As far as introductions to foreign legal systems go, I would say it is as comprehensive as they come. Throughout seven chapters, the authors maintain an objective, informative, and reader-friendly approach to a subject that is essential for legal practitioners and translators alike. If you are from the Spanish-speaking Civil Law world, by the end of the book, you will understand the main underlying principles of the Common Law system, how it differs from the Civil Law tradition, and even how the two major Common Law traditions (US and UK) differ from each other.

In Chapter One, the authors provide a fascinating historical account of the system’s origin and evolution. In Chapter Two, not only are the sources of law under the Common Law tradition explained in depth, but they are also compared to the sources of law under the Civil Law tradition, helping readers understand why Common Law judges often adjudicate so differently from their Civil Law counterparts.

Chapters 3 and 4 focus on Constitutional Law. In Chapter Three, the mystery of Britain’s unwritten constitution is brilliantly explained and revealed—a subject that is particularly perplexing to those of us from Latin American constitutional democracies. In Chapter Four, American Constitutional Law is explained in both historical as well as academic terms, revealing, perhaps inadvertently, the influence the physical distance between the Old and New Continent had over legal traditions and jurisprudence.

Chapter 5 provides a detailed, systematic, and comparative description of the political structure of the US and UK. And, lastly, Chapters 6 and 7 really get down to brass tacks and cover the law from two different points of view: how the judiciary is organized and how lawyers are trained to work in those organized systems.
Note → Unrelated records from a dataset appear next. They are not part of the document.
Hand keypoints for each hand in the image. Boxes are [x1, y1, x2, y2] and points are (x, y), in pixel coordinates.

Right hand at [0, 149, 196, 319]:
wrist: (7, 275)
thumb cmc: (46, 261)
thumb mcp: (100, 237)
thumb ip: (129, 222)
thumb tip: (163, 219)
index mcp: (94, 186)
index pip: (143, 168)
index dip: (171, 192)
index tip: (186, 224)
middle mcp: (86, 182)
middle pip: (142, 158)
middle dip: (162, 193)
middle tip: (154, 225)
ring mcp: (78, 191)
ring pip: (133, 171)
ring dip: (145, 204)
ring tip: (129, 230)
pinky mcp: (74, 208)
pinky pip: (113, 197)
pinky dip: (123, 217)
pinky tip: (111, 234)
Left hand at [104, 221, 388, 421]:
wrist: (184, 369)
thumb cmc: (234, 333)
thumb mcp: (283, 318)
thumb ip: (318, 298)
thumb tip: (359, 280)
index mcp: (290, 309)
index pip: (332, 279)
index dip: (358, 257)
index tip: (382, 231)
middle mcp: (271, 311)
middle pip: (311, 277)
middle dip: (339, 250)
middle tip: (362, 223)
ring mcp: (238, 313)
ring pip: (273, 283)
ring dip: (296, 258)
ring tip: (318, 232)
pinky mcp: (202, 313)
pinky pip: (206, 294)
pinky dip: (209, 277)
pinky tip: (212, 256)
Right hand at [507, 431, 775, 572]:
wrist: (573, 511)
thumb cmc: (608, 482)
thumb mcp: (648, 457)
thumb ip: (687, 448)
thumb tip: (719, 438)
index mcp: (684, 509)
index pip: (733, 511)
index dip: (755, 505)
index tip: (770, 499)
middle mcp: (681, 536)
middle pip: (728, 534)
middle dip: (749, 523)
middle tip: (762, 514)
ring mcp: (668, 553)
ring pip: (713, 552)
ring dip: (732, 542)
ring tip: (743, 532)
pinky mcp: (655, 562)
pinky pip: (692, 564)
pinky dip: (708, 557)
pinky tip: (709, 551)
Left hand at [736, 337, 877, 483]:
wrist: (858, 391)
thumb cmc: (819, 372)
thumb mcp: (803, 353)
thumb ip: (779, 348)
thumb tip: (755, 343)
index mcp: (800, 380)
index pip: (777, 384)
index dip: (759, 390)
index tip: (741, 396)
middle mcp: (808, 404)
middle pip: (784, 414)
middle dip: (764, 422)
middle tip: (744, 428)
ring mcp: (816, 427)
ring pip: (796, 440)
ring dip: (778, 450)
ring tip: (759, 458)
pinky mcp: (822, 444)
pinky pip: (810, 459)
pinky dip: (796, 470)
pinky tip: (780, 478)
What I like best about this book is the obvious amount of research that went into it. It was a pleasure to read it from beginning to end, and I learned something interesting and new in every chapter. But the authors didn’t stop there, they added a little surprise at the end: a complete English-Spanish glossary with all the key terms used throughout the entire book, which I’m sure bilingual lawyers and translators reading the book will really appreciate.

I commend my colleagues Ruth and Fernando for this high-quality publication and look forward to their next one!